We do know that, by the time the third fugal voice has entered in measure 17, the piece has yielded up its last surprise, unless the B section is surprising. We cannot evade the implicit judgment of Art, which teaches us that it is nobler to bring much out of little than the reverse. It has to be said candidly, if with regret, that this fugue is at least to some extent an exercise in parvum in multo.
I have not, by any means, fully explored the intertextual ground of Krebs’s free organ works. Further examples could have been cited; many another paper could be written. The question should also be asked: how are these pieces different? Critics speak of an emerging classical style in Krebs, a new architecture no longer sure what to do with Baroque building materials. There is some truth to this. There are passages where Krebs almost seems to be marking contrapuntal time, far more interested in harmony or emotional content. For this author, much of the previously discussed fugue in A minor (see, in particular, measures 156 ff.) fits this description. Little is accomplished of contrapuntal moment; the right-hand part feels almost crude. At times, one almost wishes for a damper pedal! Yet a certain mass of sound is achieved, perhaps pointing towards another esthetic altogether.

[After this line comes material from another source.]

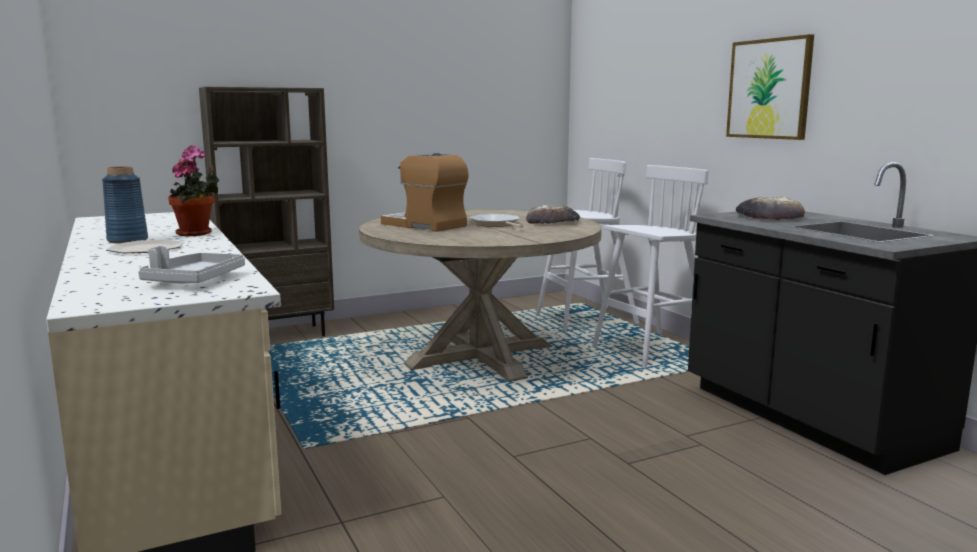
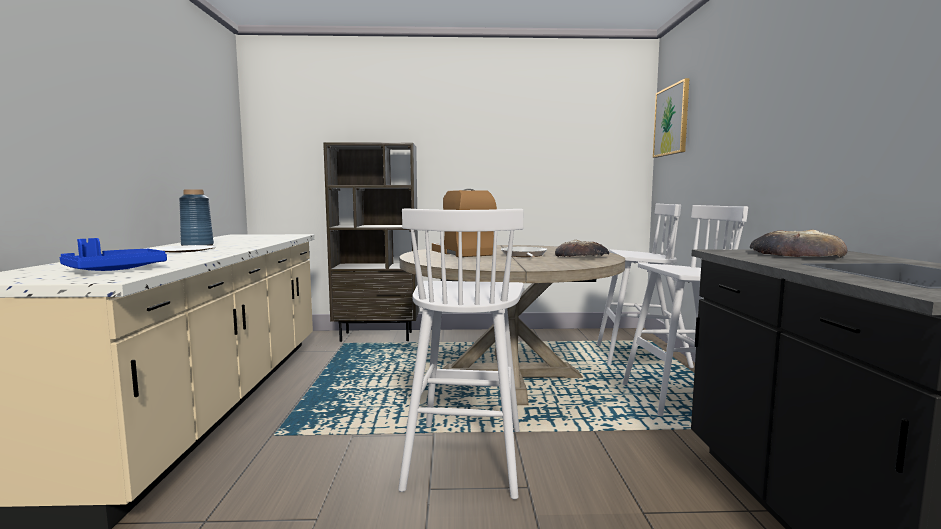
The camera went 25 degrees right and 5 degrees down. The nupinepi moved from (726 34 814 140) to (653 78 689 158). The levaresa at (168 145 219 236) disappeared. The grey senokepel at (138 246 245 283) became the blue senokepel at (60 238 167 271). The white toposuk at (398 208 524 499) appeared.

But therein also lies a precious insight. A sympathetic student of Krebs should not hold the composer up to comparison with Bach; would you like that standard applied to you? Rather, one should try to see past the borrowings—the persistent sense of pastiche—and try to hear what Krebs is trying to say. If this can be done—if one can hear Krebs despite the echoes—the organist will sense a kindred spirit, and can, I believe, really start to enjoy this repertoire.

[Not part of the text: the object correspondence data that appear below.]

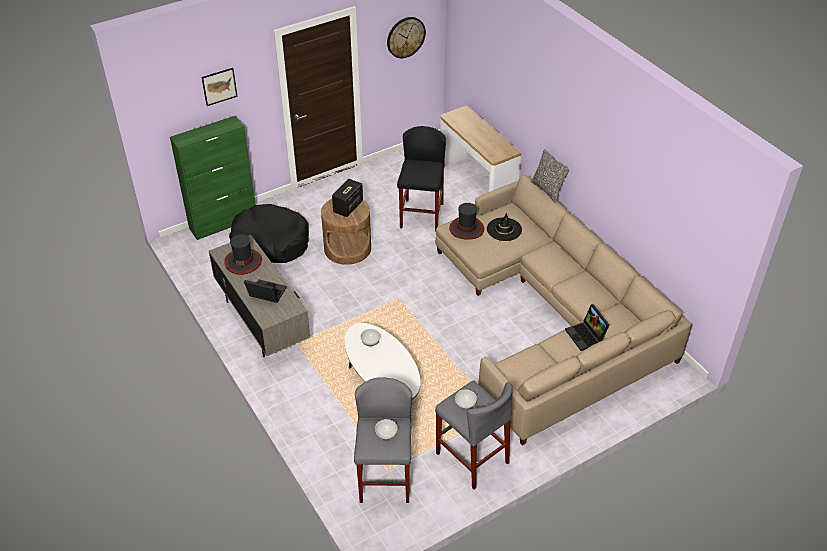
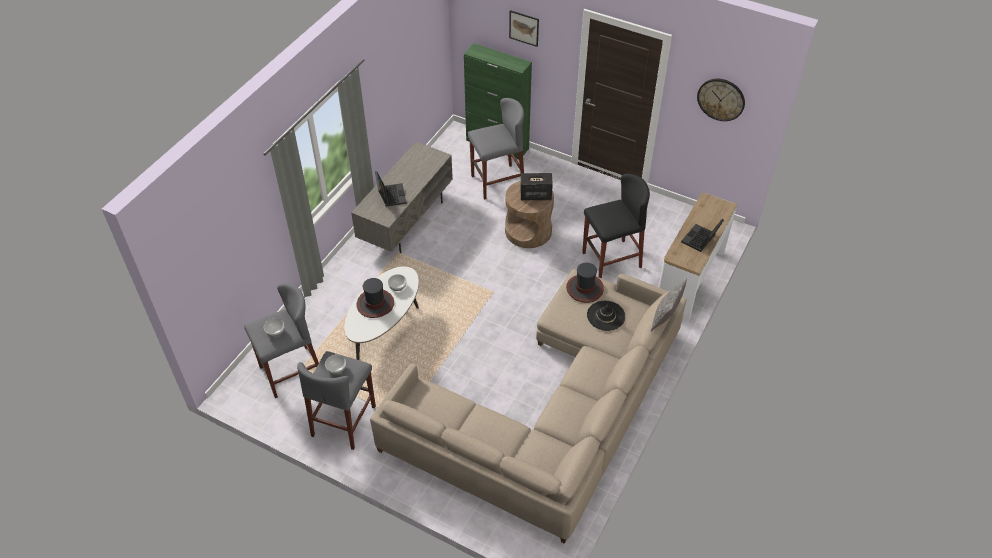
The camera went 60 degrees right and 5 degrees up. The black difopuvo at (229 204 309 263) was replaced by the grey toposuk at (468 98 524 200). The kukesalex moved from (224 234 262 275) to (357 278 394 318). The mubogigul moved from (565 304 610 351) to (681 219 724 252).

Johann Ludwig Krebs outlived Bach by a good 30 years, and Bach was widely considered conservative, even dated, in his day. In his awkwardness with fugal form—in his frequent overreaching and lack of formal plan—was Krebs looking forward, even as he thought he was looking back?
Also, in encountering the organ works of Krebs one has an opportunity to hear something much closer to the mainstream. What was it really like to go to church in Germany in the long afterglow of Bach, and hear one of the best practitioners at work, playing with Kraft and Feuer? With genius comes a certain isolation; Krebs may be more representative of the norm than the transcendental Thomaskantor could ever be.
There is in Krebs’s music a joy, an exuberance, an earnest good nature, that should be judged on its own merits. The shadow of a genius makes a brilliant man almost disappointing. It takes empathy to accept the clear Bach references in Krebs, and then hear past them to a distinctive and strangely fresh voice.